Breaking a list into chunks is an unfold:

list_chunks :: Int -> [a] -> [[a]];
list_chunks chunk_size = unfoldr $ \l -> if null l then Nothing else Just $ splitAt chunk_size l;

The output tuple of splitAt is conveniently just the right format for input to unfoldr. Is there a more elegant way to write if null l then Nothing else Just ...? The function listToMaybe doesn't quite work, as it assumes a single-element list.

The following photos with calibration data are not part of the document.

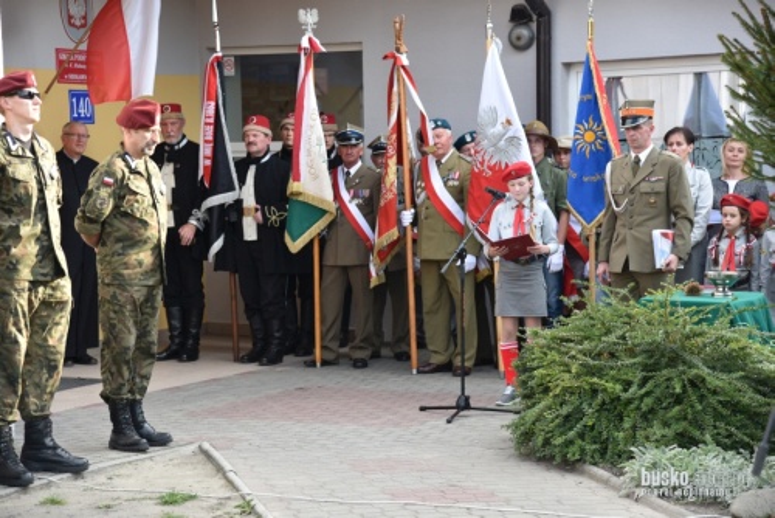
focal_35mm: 95
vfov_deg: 14.4
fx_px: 2046
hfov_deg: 21.4
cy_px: 259
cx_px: 388
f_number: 5
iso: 200
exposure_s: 1/100
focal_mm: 95
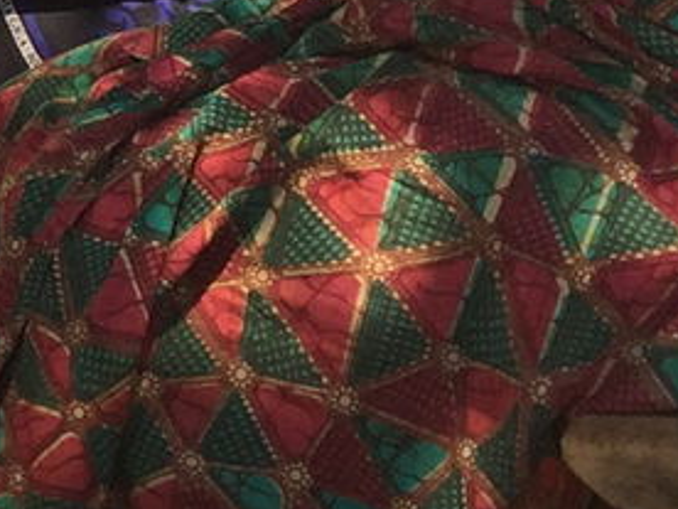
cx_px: -978
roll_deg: -1.1
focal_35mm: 202
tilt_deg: -2.8
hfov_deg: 8.8
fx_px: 3956
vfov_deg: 7.2
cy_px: -349
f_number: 2.2
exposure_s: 1/1319
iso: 32
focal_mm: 4.15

> list_chunks 3 "hello world"
["hel","lo ","wor","ld"]

Here is a ByteString version:

import qualified Data.ByteString.Lazy as BS;
bytestring_blocks :: Int64 -> BS.ByteString -> [BS.ByteString];
bytestring_blocks block_size = unfoldr $ \b -> if BS.null b then Nothing else Just $ BS.splitAt block_size b;

After getting recursion beat into our skulls in introductory computer science courses, there's a feeling in functional programming to eschew explicit recursion in favor of higher-order functions like unfoldr which capture the recursive computational structure.

5 comments :

Unknown said...

How about using guard from Control.Monad? This turns your example into:

import Control.Monad (guard)
import qualified Data.ByteString.Lazy as L
import Data.Int (Int64)
import Data.List (unfoldr)
bytestring_blocks :: Int64 -> L.ByteString -> [L.ByteString]
bytestring_blocks size = unfoldr $ \bs -> guard (not (L.null bs)) >> return (L.splitAt size bs)

Unknown said...

I'm not sure whether there is a "more elegant" way to write the condition, but here's one way to avoid writing it:

list_chunks chunk_size = takeWhile (not . null) . unfoldr (Just . splitAt chunk_size)

Anonymous said...

A search on types via hoogle revealed that "find" can be used to convert to maybe:

list_chunks chunk_size = unfoldr $ \l ->
fmap (splitAt chunk_size) $ maybeEmpty l

maybeEmpty :: [a] -> Maybe [a]
maybeEmpty l = find (not . null) [l]

but it still doesn't feel elegant or right.

alex404 said...

Don't write off recursion quite so easily. As far as I can tell, this version runs about twice as quickly:


breakEvery :: Int -> [x] -> [[x]]
breakEvery _ [] = []
breakEvery n xs =
take n xs : breakEvery n (drop n xs)


Tail recursion is still tail recursion, and will perform very nicely. Especially in cases where you taking one recursive structure and turning it into another recursive structure (see: tail recursion modulo cons) it's very easy to write nice versions of these algorithms.

alex404 said...

And in this case in particular, you'll avoid unnecessary handling of Maybe types.